◆ WHAT YOU WILL DO: The response should be an exact repetition of all the entries.

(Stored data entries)
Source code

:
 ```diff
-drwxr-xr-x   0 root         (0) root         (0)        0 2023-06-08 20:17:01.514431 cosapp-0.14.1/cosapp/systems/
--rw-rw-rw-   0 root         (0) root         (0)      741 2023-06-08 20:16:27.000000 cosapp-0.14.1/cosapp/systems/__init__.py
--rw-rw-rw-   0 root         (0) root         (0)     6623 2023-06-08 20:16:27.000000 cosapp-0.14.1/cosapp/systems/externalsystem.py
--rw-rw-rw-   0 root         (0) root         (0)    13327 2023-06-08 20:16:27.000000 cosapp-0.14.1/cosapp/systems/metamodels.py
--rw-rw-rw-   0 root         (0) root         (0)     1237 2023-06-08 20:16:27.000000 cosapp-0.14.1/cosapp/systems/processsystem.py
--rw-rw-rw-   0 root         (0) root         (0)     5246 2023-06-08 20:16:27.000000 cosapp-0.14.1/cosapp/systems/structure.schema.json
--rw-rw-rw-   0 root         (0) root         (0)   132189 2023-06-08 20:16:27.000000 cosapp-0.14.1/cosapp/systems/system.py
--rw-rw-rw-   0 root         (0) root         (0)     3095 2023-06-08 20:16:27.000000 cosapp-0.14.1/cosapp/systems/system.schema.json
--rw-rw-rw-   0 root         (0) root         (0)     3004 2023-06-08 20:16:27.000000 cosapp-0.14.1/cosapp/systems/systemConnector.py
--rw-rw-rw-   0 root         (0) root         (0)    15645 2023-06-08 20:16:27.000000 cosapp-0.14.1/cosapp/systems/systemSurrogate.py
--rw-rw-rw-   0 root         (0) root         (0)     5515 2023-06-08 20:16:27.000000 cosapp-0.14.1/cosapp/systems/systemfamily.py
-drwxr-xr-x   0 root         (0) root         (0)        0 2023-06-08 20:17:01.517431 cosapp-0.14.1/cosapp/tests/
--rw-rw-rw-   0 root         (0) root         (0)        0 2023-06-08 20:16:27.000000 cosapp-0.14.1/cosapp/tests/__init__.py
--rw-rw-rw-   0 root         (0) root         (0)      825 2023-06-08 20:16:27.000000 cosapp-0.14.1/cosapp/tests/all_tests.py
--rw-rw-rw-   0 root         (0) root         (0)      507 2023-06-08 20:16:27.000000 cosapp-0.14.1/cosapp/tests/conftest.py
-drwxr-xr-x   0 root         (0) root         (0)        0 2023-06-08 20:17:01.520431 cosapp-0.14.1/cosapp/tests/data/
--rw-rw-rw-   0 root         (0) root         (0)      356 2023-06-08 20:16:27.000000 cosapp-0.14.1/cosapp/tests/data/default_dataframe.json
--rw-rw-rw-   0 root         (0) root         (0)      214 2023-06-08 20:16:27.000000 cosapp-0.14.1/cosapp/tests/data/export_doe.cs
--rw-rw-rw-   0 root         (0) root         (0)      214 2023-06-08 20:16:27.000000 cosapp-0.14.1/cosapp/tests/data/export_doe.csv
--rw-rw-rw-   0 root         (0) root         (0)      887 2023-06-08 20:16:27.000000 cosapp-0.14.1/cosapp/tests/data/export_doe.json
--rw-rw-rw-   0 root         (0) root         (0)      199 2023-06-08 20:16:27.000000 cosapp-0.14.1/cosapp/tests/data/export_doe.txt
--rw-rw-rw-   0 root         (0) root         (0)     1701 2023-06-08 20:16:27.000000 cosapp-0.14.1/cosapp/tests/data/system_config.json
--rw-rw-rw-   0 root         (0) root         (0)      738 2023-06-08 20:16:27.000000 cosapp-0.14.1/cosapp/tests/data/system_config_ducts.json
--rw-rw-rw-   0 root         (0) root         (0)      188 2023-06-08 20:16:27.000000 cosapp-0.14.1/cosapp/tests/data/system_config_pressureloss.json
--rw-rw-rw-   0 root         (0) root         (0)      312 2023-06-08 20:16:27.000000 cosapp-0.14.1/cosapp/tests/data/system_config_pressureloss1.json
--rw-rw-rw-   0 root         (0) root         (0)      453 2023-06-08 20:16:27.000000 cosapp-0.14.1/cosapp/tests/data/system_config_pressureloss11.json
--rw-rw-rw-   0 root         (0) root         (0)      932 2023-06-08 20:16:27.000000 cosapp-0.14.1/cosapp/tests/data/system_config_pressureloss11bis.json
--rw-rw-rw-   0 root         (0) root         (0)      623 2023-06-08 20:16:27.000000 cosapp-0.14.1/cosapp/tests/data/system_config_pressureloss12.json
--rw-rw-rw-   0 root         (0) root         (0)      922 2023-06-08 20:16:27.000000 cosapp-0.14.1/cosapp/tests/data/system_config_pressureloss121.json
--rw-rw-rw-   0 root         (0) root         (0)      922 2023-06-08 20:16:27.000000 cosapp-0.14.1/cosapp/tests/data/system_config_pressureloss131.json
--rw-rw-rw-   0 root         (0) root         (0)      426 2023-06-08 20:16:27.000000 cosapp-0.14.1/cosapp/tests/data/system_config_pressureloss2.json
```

◆ SOLUTION TO THE EXERCISE:
Source code

:
 ```diff
-drwxr-xr-x   0 root         (0) root         (0)        0 2023-06-08 20:17:01.514431 cosapp-0.14.1/cosapp/systems/
--rw-rw-rw-   0 root         (0) root         (0)      741 2023-06-08 20:16:27.000000 cosapp-0.14.1/cosapp/systems/__init__.py
--rw-rw-rw-   0 root         (0) root         (0)     6623 2023-06-08 20:16:27.000000 cosapp-0.14.1/cosapp/systems/externalsystem.py
--rw-rw-rw-   0 root         (0) root         (0)    13327 2023-06-08 20:16:27.000000 cosapp-0.14.1/cosapp/systems/metamodels.py
--rw-rw-rw-   0 root         (0) root         (0)     1237 2023-06-08 20:16:27.000000 cosapp-0.14.1/cosapp/systems/processsystem.py
--rw-rw-rw-   0 root         (0) root         (0)     5246 2023-06-08 20:16:27.000000 cosapp-0.14.1/cosapp/systems/structure.schema.json
--rw-rw-rw-   0 root         (0) root         (0)   132189 2023-06-08 20:16:27.000000 cosapp-0.14.1/cosapp/systems/system.py
--rw-rw-rw-   0 root         (0) root         (0)     3095 2023-06-08 20:16:27.000000 cosapp-0.14.1/cosapp/systems/system.schema.json
--rw-rw-rw-   0 root         (0) root         (0)     3004 2023-06-08 20:16:27.000000 cosapp-0.14.1/cosapp/systems/systemConnector.py
--rw-rw-rw-   0 root         (0) root         (0)    15645 2023-06-08 20:16:27.000000 cosapp-0.14.1/cosapp/systems/systemSurrogate.py
--rw-rw-rw-   0 root         (0) root         (0)     5515 2023-06-08 20:16:27.000000 cosapp-0.14.1/cosapp/systems/systemfamily.py
-drwxr-xr-x   0 root         (0) root         (0)        0 2023-06-08 20:17:01.517431 cosapp-0.14.1/cosapp/tests/
--rw-rw-rw-   0 root         (0) root         (0)        0 2023-06-08 20:16:27.000000 cosapp-0.14.1/cosapp/tests/__init__.py
--rw-rw-rw-   0 root         (0) root         (0)      825 2023-06-08 20:16:27.000000 cosapp-0.14.1/cosapp/tests/all_tests.py
--rw-rw-rw-   0 root         (0) root         (0)      507 2023-06-08 20:16:27.000000 cosapp-0.14.1/cosapp/tests/conftest.py
-drwxr-xr-x   0 root         (0) root         (0)        0 2023-06-08 20:17:01.520431 cosapp-0.14.1/cosapp/tests/data/
--rw-rw-rw-   0 root         (0) root         (0)      356 2023-06-08 20:16:27.000000 cosapp-0.14.1/cosapp/tests/data/default_dataframe.json
--rw-rw-rw-   0 root         (0) root         (0)      214 2023-06-08 20:16:27.000000 cosapp-0.14.1/cosapp/tests/data/export_doe.cs
--rw-rw-rw-   0 root         (0) root         (0)      214 2023-06-08 20:16:27.000000 cosapp-0.14.1/cosapp/tests/data/export_doe.csv
--rw-rw-rw-   0 root         (0) root         (0)      887 2023-06-08 20:16:27.000000 cosapp-0.14.1/cosapp/tests/data/export_doe.json
--rw-rw-rw-   0 root         (0) root         (0)      199 2023-06-08 20:16:27.000000 cosapp-0.14.1/cosapp/tests/data/export_doe.txt
--rw-rw-rw-   0 root         (0) root         (0)     1701 2023-06-08 20:16:27.000000 cosapp-0.14.1/cosapp/tests/data/system_config.json
--rw-rw-rw-   0 root         (0) root         (0)      738 2023-06-08 20:16:27.000000 cosapp-0.14.1/cosapp/tests/data/system_config_ducts.json
--rw-rw-rw-   0 root         (0) root         (0)      188 2023-06-08 20:16:27.000000 cosapp-0.14.1/cosapp/tests/data/system_config_pressureloss.json
--rw-rw-rw-   0 root         (0) root         (0)      312 2023-06-08 20:16:27.000000 cosapp-0.14.1/cosapp/tests/data/system_config_pressureloss1.json
--rw-rw-rw-   0 root         (0) root         (0)      453 2023-06-08 20:16:27.000000 cosapp-0.14.1/cosapp/tests/data/system_config_pressureloss11.json
--rw-rw-rw-   0 root         (0) root         (0)      932 2023-06-08 20:16:27.000000 cosapp-0.14.1/cosapp/tests/data/system_config_pressureloss11bis.json
--rw-rw-rw-   0 root         (0) root         (0)      623 2023-06-08 20:16:27.000000 cosapp-0.14.1/cosapp/tests/data/system_config_pressureloss12.json
--rw-rw-rw-   0 root         (0) root         (0)      922 2023-06-08 20:16:27.000000 cosapp-0.14.1/cosapp/tests/data/system_config_pressureloss121.json
--rw-rw-rw-   0 root         (0) root         (0)      922 2023-06-08 20:16:27.000000 cosapp-0.14.1/cosapp/tests/data/system_config_pressureloss131.json
--rw-rw-rw-   0 root         (0) root         (0)      426 2023-06-08 20:16:27.000000 cosapp-0.14.1/cosapp/tests/data/system_config_pressureloss2.json
```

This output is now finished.